Associazione accusa: «Doppio ruolo non conciliabile»
L’associazione Territorio Attivo e la sua sezione giovani hanno indirizzato critiche serrate al sindaco di Vietri di Potenza, Christian Giordano, per il modo in cui sono state gestite alcune procedure autorizzative su impianti di energia e insediamenti zootecnici. Secondo il presidente Rocco Carleo, l’azione dell’amministrazione comunale sarebbe stata insufficiente nella tutela del territorio e nella comunicazione con le comunità interessate.
Nel mirino dell'associazione ci sono, in particolare, il rilascio di permessi per impianti di megaeolico e fotovoltaico, nonché per attività di allevamento intensivo di polli e suini. Carleo sostiene che la mancata partecipazione del sindaco alle conferenze di servizio abbia agevolato il prosieguo delle pratiche autorizzative senza il necessario coinvolgimento pubblico.
«Mentre il coordinatore regionale critica la posizione della maggioranza sulla proposta di legge regionale, il sindaco, non partecipando alle conferenze di servizio, ha consentito il rilascio delle autorizzazioni relative a impianti di megaeolico e fotovoltaico, oltre alle attività di allevamento di polli e maiali.»
Preoccupazioni su vocazione del territorio e impatto ambientale
La critica si concentra anche sulla localizzazione di un progetto di ampliamento o conversione di allevamento che, secondo l'associazione, potrebbe comportare la gestione di 1.772 maiali ogni sei mesi in un'area classificata come SIC e a ridosso di aree boschive come il Vallone del Tuorno e il Bosco Luceto, tra i comuni di Vietri di Potenza e Savoia di Lucania. Per Territorio Attivo, questa destinazione trasformerebbe un contesto a vocazione agricola e paesaggistica in un sito dall'impronta fortemente industriale.
Inoltre, l'associazione denuncia la scarsa informazione e il mancato coinvolgimento delle comunità locali, nonostante ripetute richieste di chiarimento e partecipazione. Questo elemento viene ricondotto dal presidente Carleo a una contraddizione tra il ruolo politico del sindaco e quello che ricopre a livello regionale come coordinatore di partito.
Urbanistica e responsabilità comunale
Un fulcro dell'accusa riguarda l'assenza di un PUC (Piano Urbanistico Comunale) aggiornato: secondo Territorio Attivo, senza uno strumento di pianificazione urbanistica adeguato è difficile tutelare l'equilibrio tra sviluppo economico e salvaguardia dell'ambiente. Carleo osserva che, prima di invocare pianificazioni regionali, l'amministrazione avrebbe dovuto dotare il proprio Comune degli strumenti necessari per disciplinare in modo chiaro uso del suolo e attività produttive.
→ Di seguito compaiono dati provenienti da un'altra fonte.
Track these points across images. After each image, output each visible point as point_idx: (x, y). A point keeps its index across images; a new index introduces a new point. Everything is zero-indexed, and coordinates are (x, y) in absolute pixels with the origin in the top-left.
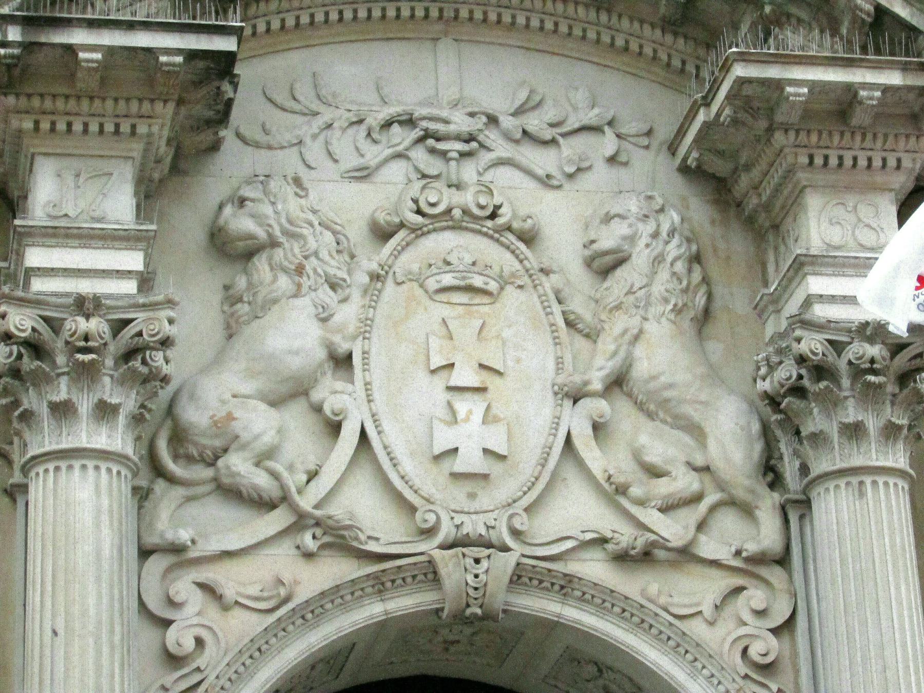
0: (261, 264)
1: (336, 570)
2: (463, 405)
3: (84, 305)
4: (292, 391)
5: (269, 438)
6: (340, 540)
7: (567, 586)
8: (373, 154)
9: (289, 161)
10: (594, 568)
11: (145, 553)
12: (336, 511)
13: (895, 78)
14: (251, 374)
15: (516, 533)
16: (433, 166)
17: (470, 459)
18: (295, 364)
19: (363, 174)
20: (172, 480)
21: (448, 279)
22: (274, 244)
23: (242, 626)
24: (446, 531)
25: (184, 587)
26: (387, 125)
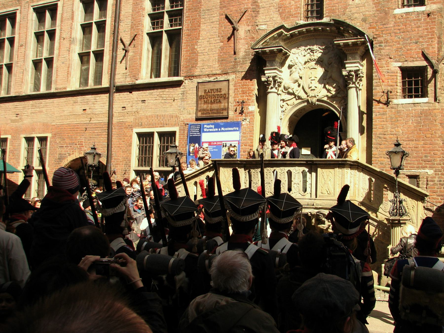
0: (293, 67)
1: (300, 101)
2: (312, 81)
3: (269, 77)
4: (296, 81)
5: (292, 88)
6: (299, 98)
7: (323, 101)
8: (306, 53)
9: (297, 56)
10: (325, 99)
11: (281, 100)
12: (299, 95)
13: (353, 41)
14: (291, 80)
15: (318, 96)
16: (312, 54)
17: (313, 88)
18: (296, 79)
19: (305, 56)
20: (284, 92)
21: (312, 67)
22: (294, 65)
23: (290, 107)
24: (310, 96)
25: (284, 104)
26: (307, 50)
- Questioni sollevate: partecipazione alle conferenze, trasparenza, protezione di aree SIC;
- Impatto segnalato: rischio di trasformazione della vocazione agricola in industriale;
- Richiesta implicita: maggiore coinvolgimento delle comunità e strumenti urbanistici aggiornati.
Conseguenze pratiche per i cittadini
Per i residenti la vicenda implica aspetti concreti: possibili ripercussioni sul paesaggio, su odori e gestione dei rifiuti derivanti da allevamenti intensivi, oltre a effetti diretti su attività agricole locali e sul turismo rurale. Sul fronte delle energie rinnovabili, la collocazione e la dimensione degli impianti restano elementi decisivi per valutare compatibilità ambientale e ricadute sul territorio.
Al momento non risultano repliche ufficiali dell'amministrazione comunale alle accuse riportate. La questione, tuttavia, apre un confronto che coinvolge più livelli istituzionali: dalla comunità locale alle procedure regionali di autorizzazione, fino alla necessità di strumenti urbanistici comunali che definiscano limiti e indirizzi per lo sviluppo.
Per i cittadini interessati, gli sviluppi più immediati riguarderanno eventuali richieste di accesso agli atti, interventi pubblici di confronto e l'esito delle procedure autorizzative in corso, che potranno chiarire l'entità dei progetti e le mitigazioni previste per proteggere ambiente e paesaggio.